To learn about k-means, let’s use the iris dataset with the sepal and petal length variables only (to facilitate visualisation).

library(ggplot2)
library(plotly)
#> 
#> Attaching package: 'plotly'
#> The following object is masked from 'package:ggplot2':
#> 
#>     last_plot
#> The following object is masked from 'package:stats':
#> 
#>     filter
#> The following object is masked from 'package:graphics':
#> 
#>     layout

# Perform K-Means clustering with 3 clusters
set.seed(123)
kmeans_result <- kmeans(iris_data, centers = 3)

# Visualize the clusters
library(ggplot2)
p <- ggplot(iris, aes(Petal.Length, Petal.Width, color = factor(kmeans_result$cluster))) + 
  geom_point() + 
  labs(title = "K-Means Clustering of Iris Dataset",
       x = "Petal Length",
       y = "Petal Width",
       color = "Cluster") + 
  theme_minimal()
ggplotly(p)

15 Model selection

Since K-Means clustering has a random initialisation, it can produce different clustering outcomes. To improve the clustering results, the algorithm is run multiple times, and the best outcome is chosen based on the smallest total within-cluster sum of squares (SS):

\[SS=\sum_{i=1}^{k}\sum_{x\in C_i}^{}{\left \| x-\mu_i \right \|}^2\]

where k is the number of clusters, \(C_i\) is the ith cluster, and \(\mu_i\) is the centroid of the ith cluster. The formula calculates the sum of the squared distances between each data point in a cluster and its respective centroid.

16 How to determine the number of clusters

Determining the appropriate number of clusters is an important step in the clustering process. One common approach is to use the elbow method, which involves running K-Means clustering with a range of values for k, and recording the total within-cluster sum of squares (WSS) for each value of k.

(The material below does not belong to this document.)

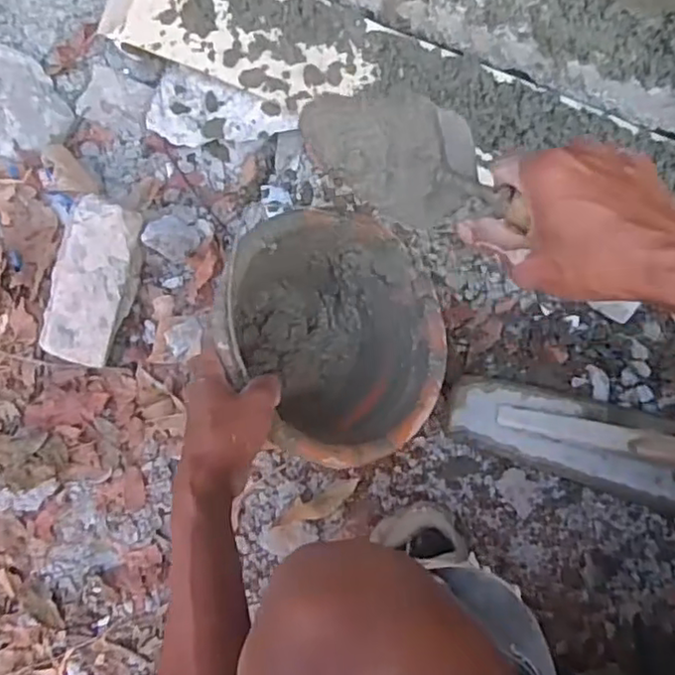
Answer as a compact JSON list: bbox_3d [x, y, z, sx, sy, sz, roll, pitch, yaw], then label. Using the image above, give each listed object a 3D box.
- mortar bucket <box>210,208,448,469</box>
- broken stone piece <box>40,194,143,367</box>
[{"bbox_3d":[-0.025,0.002,0.707,0.242,0.155,0.262,-43,104,-29],"label":"mortar bucket"},{"bbox_3d":[-0.303,-0.069,0.804,0.089,0.073,0.203,17,95,4],"label":"broken stone piece"}]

To implement the elbow method, we perform the following steps:

  • Run k-means with \(k=1, k=2, \cdots, k=n\)
  • Record total within SS for each value of \(k\).
  • Choose \(k\) at the elbow position, as illustrated below.
library(ggplot2)
library(plotly)

# Perform K-Means clustering with 3 clusters
set.seed(123)
ks <- 1:5
tot_within_ss <- sapply(ks, function(k) {
    cl <- kmeans(iris_data, k, nstart = 10)
    cl$tot.withinss
})
km_df <- data.frame(ks, tot_within_ss)
p <- ggplot(km_df) +
  aes(x = ks, y = tot_within_ss) +
  geom_line(colour = "red") +
  geom_point(size=2) + 
  labs(title = "Elbow Methods for K-Mean",
       x = "Number of clusters",
       y = "Total within-cluster sum of squares") +
  geom_vline(xintercept = 2, colour = 'blue', linetype = 'dotted') +
  theme_minimal()

ggplotly(p)

One of the advantages of K-means clustering is its simplicity and ease of implementation. However, it also has some limitations, such as the sensitivity to the initial random placement of centroids, the need to specify the number of clusters in advance, and the inability to handle non-spherical clusters or clusters of varying sizes.

Despite these limitations, K-means clustering is widely used in various fields, such as marketing, image processing, and bioinformatics, among others. It is often used as a first step in more complex data analysis pipelines or as a baseline for comparison with other clustering algorithms.